Decisions like Brnovich hedge against the necessity of a future Bush v. Gore. Why wait until the eve of an election to disenfranchise voters when you can do it in the middle of the summer of an off year? If we pluck out these two major voting cases and examine them side by side, we see an alarming trend: an overt hostility to democracy and to equal access to the ballot. If we look at Brnovich sandwiched in between compromises like Fulton, by contrast, it might not seem that bad—a conservative victory, yes, but one of just a few decisions that fractured the court along ideological lines.

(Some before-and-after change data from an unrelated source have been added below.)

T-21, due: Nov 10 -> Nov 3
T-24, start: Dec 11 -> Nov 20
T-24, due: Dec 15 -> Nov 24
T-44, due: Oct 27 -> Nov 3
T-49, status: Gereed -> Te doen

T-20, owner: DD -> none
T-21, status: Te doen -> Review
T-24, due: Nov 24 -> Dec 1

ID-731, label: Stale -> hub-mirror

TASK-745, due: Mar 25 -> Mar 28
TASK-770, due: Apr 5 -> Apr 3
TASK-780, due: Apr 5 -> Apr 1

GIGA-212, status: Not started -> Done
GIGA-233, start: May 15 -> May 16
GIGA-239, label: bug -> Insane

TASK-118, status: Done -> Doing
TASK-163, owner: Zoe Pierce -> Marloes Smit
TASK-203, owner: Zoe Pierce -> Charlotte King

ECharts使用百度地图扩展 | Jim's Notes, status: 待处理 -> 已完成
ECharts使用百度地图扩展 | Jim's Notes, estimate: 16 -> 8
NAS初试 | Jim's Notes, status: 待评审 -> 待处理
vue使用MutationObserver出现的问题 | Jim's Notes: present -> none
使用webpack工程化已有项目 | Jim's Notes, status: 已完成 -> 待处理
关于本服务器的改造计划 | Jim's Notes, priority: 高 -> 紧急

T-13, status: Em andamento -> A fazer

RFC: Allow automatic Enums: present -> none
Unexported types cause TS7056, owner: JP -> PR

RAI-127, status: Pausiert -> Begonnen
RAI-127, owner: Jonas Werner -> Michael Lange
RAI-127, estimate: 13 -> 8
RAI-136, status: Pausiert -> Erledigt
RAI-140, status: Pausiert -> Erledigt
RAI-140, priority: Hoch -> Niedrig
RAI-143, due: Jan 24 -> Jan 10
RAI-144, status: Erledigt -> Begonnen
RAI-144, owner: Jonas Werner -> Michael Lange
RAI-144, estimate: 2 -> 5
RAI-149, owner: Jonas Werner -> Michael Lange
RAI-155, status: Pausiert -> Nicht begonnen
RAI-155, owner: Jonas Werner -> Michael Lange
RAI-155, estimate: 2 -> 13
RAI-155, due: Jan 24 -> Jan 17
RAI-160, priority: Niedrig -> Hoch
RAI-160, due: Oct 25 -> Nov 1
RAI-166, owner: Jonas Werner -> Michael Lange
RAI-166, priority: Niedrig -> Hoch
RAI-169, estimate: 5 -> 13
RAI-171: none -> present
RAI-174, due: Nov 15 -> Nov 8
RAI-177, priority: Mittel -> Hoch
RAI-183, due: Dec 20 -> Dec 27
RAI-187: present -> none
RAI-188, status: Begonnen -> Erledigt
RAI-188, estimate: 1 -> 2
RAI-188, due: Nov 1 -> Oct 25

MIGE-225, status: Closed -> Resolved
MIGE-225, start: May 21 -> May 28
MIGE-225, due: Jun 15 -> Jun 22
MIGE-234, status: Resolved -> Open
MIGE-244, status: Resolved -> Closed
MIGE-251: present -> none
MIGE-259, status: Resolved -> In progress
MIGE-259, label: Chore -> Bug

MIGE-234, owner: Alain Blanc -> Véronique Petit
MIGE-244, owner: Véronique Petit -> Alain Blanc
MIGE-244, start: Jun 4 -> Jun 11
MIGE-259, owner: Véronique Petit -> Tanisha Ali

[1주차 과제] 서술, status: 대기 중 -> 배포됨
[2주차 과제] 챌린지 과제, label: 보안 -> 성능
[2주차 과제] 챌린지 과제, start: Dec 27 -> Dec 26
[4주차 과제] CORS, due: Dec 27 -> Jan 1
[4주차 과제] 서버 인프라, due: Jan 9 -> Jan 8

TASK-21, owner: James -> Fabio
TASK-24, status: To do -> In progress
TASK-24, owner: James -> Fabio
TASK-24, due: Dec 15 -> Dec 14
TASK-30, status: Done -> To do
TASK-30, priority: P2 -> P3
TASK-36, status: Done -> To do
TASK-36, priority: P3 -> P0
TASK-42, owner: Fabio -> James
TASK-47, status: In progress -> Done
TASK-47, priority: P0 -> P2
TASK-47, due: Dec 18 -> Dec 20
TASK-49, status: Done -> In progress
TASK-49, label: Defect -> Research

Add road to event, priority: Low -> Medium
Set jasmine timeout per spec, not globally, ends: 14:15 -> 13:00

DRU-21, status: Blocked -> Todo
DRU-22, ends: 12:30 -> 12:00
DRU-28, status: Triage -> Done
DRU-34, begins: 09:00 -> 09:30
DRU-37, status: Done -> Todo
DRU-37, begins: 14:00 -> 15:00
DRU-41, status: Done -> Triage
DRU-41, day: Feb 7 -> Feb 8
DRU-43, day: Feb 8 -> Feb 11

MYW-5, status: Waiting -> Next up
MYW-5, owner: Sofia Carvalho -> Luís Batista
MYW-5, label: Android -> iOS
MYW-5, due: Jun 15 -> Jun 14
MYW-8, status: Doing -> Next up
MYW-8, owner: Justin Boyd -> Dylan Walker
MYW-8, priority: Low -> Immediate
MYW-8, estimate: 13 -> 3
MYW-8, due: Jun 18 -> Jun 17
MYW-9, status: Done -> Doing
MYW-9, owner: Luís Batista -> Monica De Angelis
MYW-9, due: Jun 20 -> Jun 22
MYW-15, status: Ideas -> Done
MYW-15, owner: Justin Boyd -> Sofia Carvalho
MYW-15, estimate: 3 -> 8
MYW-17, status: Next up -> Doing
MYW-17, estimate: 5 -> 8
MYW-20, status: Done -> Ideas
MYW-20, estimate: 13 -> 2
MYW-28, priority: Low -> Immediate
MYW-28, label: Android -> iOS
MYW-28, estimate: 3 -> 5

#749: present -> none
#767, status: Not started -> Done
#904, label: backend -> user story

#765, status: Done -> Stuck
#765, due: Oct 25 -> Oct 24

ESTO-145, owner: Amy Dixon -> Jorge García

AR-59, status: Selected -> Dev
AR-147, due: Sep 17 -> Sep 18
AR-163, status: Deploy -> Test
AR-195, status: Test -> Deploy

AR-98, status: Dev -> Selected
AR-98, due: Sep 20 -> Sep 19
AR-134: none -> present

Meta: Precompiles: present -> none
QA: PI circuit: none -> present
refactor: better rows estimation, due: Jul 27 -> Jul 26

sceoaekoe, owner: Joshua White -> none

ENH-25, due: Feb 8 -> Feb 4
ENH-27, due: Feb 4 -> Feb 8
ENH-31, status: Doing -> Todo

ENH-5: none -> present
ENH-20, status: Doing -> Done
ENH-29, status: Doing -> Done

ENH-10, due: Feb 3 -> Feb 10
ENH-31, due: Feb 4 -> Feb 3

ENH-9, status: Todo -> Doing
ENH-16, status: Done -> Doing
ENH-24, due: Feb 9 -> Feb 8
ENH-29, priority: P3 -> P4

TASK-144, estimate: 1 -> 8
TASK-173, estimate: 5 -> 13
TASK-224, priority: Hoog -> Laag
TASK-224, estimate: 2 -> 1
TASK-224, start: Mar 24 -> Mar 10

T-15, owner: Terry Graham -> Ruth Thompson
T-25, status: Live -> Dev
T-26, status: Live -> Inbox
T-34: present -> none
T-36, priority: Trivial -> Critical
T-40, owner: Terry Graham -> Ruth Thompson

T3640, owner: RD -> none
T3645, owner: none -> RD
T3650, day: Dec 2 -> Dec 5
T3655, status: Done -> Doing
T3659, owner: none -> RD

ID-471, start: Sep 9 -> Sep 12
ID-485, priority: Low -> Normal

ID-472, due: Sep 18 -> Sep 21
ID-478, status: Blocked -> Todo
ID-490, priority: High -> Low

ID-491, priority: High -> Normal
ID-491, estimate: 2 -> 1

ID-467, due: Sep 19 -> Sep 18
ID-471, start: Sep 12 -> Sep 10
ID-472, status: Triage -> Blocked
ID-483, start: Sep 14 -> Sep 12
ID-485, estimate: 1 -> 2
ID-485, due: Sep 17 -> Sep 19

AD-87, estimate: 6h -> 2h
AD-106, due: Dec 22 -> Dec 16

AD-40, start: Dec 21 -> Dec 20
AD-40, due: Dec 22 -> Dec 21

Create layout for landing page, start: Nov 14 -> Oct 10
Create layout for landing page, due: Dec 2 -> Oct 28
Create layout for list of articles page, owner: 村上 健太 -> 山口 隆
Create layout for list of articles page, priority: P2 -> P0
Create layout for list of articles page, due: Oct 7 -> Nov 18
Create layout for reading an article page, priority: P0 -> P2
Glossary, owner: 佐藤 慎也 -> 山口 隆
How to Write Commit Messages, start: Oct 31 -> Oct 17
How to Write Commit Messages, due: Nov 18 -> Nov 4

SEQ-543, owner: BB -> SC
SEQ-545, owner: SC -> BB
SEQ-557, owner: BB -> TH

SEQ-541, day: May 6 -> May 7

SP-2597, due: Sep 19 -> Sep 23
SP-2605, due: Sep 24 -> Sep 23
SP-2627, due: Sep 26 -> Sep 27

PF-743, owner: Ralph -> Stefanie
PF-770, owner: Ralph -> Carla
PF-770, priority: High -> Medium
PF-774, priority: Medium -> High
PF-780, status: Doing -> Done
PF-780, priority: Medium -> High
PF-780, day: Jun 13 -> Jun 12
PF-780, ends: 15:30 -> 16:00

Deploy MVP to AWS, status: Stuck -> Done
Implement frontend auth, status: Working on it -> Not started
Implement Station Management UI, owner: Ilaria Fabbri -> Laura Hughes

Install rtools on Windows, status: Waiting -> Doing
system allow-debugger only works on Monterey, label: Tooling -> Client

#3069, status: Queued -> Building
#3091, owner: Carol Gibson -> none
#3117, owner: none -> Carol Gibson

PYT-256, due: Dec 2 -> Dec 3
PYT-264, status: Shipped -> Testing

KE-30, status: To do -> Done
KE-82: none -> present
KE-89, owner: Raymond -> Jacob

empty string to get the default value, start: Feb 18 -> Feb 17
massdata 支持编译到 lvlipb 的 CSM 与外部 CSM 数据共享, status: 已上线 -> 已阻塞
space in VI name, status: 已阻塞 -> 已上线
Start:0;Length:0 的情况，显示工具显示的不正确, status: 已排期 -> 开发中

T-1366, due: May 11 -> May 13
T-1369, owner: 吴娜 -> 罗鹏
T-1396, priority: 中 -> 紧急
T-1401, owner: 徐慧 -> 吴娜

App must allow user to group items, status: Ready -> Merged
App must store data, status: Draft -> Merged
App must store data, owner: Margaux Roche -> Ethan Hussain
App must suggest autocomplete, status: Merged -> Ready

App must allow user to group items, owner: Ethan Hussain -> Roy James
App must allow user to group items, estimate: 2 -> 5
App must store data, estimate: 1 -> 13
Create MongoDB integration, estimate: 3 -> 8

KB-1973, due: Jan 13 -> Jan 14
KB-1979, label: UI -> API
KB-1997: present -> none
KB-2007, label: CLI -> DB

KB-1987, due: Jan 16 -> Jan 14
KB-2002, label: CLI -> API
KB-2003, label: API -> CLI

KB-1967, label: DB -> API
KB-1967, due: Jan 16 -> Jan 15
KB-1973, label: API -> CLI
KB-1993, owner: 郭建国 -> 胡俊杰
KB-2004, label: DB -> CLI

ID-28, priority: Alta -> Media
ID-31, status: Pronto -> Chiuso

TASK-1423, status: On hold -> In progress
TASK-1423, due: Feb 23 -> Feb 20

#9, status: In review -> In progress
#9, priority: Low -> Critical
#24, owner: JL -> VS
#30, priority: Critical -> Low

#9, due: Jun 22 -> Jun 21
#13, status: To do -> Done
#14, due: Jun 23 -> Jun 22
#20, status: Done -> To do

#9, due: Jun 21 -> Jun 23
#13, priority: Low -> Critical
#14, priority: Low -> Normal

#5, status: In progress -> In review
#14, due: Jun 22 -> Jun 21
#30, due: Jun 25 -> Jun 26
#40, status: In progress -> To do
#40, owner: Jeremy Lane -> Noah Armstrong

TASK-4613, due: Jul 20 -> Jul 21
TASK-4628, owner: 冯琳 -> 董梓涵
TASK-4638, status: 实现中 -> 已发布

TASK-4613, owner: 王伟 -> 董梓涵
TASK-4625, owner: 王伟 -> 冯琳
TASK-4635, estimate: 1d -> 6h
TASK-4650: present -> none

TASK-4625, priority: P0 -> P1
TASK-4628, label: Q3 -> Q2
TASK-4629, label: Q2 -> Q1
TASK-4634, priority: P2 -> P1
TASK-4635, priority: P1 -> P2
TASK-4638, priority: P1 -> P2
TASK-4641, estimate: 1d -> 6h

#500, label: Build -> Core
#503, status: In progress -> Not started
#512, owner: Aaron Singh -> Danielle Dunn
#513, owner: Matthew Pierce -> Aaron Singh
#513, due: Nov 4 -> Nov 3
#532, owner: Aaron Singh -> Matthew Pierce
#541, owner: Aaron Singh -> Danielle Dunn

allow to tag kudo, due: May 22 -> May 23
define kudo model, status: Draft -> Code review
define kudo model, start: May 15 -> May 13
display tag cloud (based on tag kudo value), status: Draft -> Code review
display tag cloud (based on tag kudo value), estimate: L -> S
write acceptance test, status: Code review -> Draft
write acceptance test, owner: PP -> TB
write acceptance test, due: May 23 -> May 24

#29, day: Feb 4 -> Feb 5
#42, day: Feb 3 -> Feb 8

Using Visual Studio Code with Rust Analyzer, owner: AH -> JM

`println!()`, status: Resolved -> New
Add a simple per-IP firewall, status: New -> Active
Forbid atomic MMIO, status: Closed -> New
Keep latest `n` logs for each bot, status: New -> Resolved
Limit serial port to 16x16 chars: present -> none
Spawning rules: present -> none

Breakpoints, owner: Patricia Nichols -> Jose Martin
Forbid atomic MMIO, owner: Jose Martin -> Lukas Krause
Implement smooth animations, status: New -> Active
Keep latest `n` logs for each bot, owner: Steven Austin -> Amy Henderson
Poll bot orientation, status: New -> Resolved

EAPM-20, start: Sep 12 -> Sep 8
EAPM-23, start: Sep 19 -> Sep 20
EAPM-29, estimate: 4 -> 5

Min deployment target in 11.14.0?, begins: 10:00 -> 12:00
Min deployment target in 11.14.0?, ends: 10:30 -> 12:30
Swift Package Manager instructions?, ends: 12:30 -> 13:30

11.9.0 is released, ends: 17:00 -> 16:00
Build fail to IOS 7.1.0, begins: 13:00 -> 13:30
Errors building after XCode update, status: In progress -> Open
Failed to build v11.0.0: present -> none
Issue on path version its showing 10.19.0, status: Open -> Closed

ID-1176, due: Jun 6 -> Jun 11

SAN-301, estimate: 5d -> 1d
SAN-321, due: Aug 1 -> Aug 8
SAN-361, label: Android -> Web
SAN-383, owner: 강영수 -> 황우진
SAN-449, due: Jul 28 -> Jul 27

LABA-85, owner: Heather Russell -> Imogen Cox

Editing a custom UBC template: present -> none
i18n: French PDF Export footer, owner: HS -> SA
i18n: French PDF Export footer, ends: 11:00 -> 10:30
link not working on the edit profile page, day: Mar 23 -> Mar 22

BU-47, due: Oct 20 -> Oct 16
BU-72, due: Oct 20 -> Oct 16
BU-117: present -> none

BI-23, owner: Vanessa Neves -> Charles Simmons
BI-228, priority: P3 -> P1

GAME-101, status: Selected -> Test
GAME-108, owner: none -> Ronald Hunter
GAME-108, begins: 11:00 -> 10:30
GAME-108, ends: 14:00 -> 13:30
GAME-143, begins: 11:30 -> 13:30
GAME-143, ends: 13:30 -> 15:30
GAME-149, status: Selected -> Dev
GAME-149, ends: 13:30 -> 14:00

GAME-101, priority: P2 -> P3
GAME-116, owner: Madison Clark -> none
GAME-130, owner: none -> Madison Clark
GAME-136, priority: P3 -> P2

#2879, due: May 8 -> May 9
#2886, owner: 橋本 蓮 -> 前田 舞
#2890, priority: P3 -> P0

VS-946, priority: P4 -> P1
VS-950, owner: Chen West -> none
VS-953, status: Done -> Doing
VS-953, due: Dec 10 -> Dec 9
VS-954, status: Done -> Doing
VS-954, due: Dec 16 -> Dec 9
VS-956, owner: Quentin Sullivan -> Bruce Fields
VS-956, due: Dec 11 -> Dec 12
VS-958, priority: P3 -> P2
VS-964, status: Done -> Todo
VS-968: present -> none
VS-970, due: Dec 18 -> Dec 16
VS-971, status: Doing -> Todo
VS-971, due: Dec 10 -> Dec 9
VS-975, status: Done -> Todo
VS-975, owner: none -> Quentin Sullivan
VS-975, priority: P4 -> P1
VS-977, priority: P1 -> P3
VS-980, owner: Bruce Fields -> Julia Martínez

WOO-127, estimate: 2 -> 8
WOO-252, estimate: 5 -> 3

This is a trompe l’œil. The rush of opinions at the end of the term can diminish the impact of a disaster like Brnovich. But single out the cases that really matter, the ones that affect Americans’ ability to govern themselves, and the court doesn’t look so unpredictable or nonpartisan. It looks a lot like what Democrats feared the most when Kavanaugh and Barrett replaced their more liberal predecessors. It looks, in short, like an ultra-conservative Supreme Court that has taken aim at the one right preservative of all other rights.
Roberts, Kavanaugh, Barrett, and sometimes Gorsuch play the long game. They may each serve on the bench for decades to come. This term, they began to set the table. But apart from Brnovich, the cases were appetizers. The main course will arrive in the coming years. It was always silly to expect a monumental shift during Barrett’s first eight months on the bench. She may well hold this seat well into the 2050s. And by going big in cases that undermine democracy, she and her conservative colleagues have bought themselves more time to dismantle the other remnants of progressive jurisprudence.